O fator 5, denominado busca por suporte, agrupou questões pertencentes às subescalas suporte social emocional e suporte instrumental, e foi o que apresentou melhor consistência interna. Assim como Carver (1997) já havia apontado, algumas subescalas acabam sendo carregadas juntas como um único fator, e a frequência dessa conjunção (Kapsou et al., 2010; Mohanraj et al., 2015; Pozzi et al., 2015) apontou para uma possível similaridade semântica, estrutural ou conceitual entre essas subescalas (Peters et al., 2020). Todos os enunciados das questões apontam para a procura de apoio de outros para melhor lidar com a situação, ou para encontrar conforto em quem passa por experiências similares. Esse achado traz uma reflexão a respeito da necessidade de união e vínculos afetivos para enfrentar situações estressantes.
As principais características das estratégias de enfrentamento nesta pesquisa corroboram estudos com participantes que também passavam por situações em contexto hospitalar, como pacientes internados (Amoyal et al., 2011), enfermeiras (Gomes et al., 2013; Yousif Ali et al., 2019) e profissionais da saúde (Lala et al., 2016; Mikkola et al., 2019). Essas subescalas indicam a capacidade do indivíduo de processar e aceitar as circunstâncias do fator estressor e planejar a melhor maneira de enfrentar a situação, consideradas assim adaptativas (Carver et al., 1989). Portanto, o tipo de enfrentamento foi considerado satisfatório naquele contexto, já que os profissionais de saúde necessitam constantemente tomar decisões, sem que possam ignorar ou evitar o cenário estressor da Covid-19.
Considerações finais
Em conclusão, este estudo sugere adequada confiabilidade e uma estrutura fatorial de cinco fatores do Brief COPE, agrupando algumas das subescalas da versão original. O instrumento apresentou adequada consistência interna para a escala total, embora somente dois fatores apresentassem valores satisfatórios. Observa-se que, para a amostra em questão, ou, diante do evento estressor analisado, esse instrumento talvez não seja o mais robusto. Por isso, sugerem-se estudos com profissionais de saúde em outros contextos para confirmar essa estrutura fatorial para eventos estressores. Ressalta-se que as estratégias mais apontadas pelos fisioterapeutas brasileiros que trabalhavam em hospitais durante a pandemia de Covid-19 foram consideradas adaptativas e satisfatórias para o evento estressor.

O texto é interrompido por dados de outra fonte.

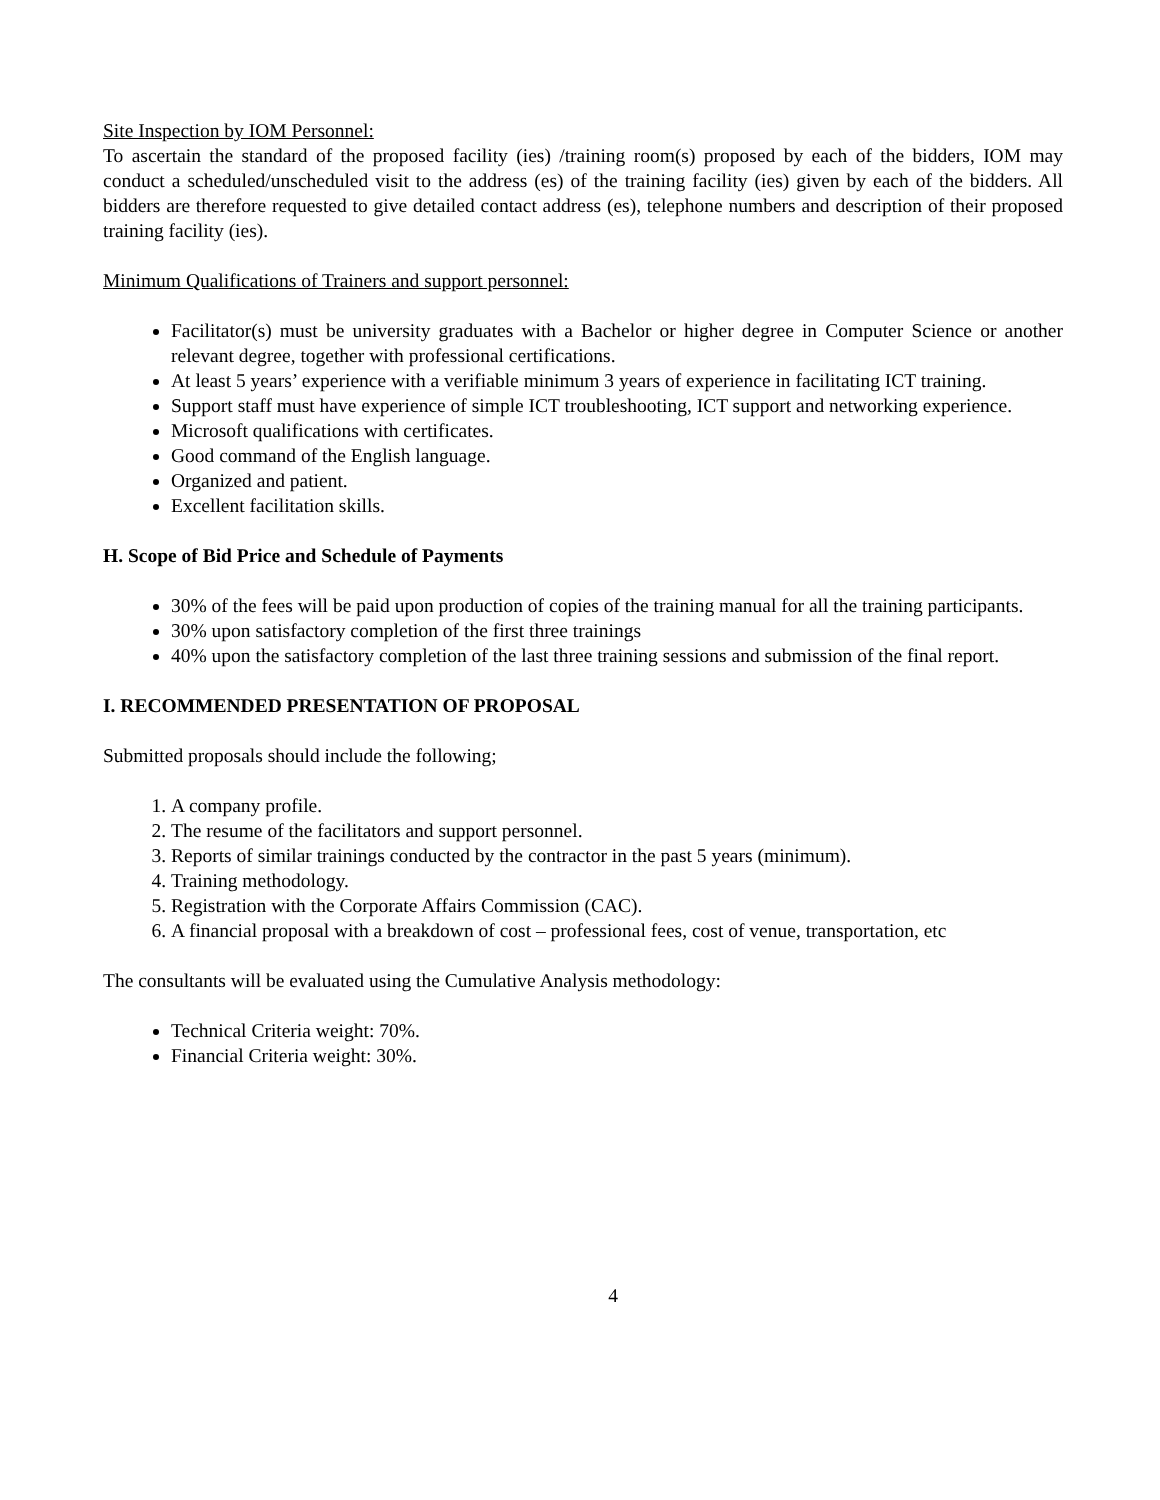Site Inspection by IOM Personnel:
To ascertain the standard of the proposed facility (ies) /training room(s) proposed by each of the bidders, IOM may conduct a scheduled/unscheduled visit to the address (es) of the training facility (ies) given by each of the bidders. All bidders are therefore requested to give detailed contact address (es), telephone numbers and description of their proposed training facility (ies).
Minimum Qualifications of Trainers and support personnel:
Facilitator(s) must be university graduates with a Bachelor or higher degree in Computer Science or another relevant degree, together with professional certifications.
At least 5 years’ experience with a verifiable minimum 3 years of experience in facilitating ICT training.
Support staff must have experience of simple ICT troubleshooting, ICT support and networking experience.
Microsoft qualifications with certificates.
Good command of the English language.
Organized and patient.
Excellent facilitation skills.
H. Scope of Bid Price and Schedule of Payments
30% of the fees will be paid upon production of copies of the training manual for all the training participants.
30% upon satisfactory completion of the first three trainings
40% upon the satisfactory completion of the last three training sessions and submission of the final report.
I. RECOMMENDED PRESENTATION OF PROPOSAL
Submitted proposals should include the following;
1. A company profile.
2. The resume of the facilitators and support personnel.
3. Reports of similar trainings conducted by the contractor in the past 5 years (minimum).
4. Training methodology.
5. Registration with the Corporate Affairs Commission (CAC).
6. A financial proposal with a breakdown of cost – professional fees, cost of venue, transportation, etc
The consultants will be evaluated using the Cumulative Analysis methodology:
Technical Criteria weight: 70%.
Financial Criteria weight: 30%.
4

Algumas limitações devem ser consideradas neste estudo, como o uso de um questionário autoaplicável online, o que deixa abertura para a interpretação livre de cada questão, que pode ser diversa devido à extensão do território brasileiro e às diferentes vivências dos indivíduos. Diferentemente do que se encontra na literatura, o fator estressor abordado nesse estudo foi a pandemia de Covid-19, que constituiu um marco na história da saúde mundial. Os resultados deste estudo podem orientar políticas de saúde pública e mental de profissionais de saúde que atuam na linha de frente em hospitais.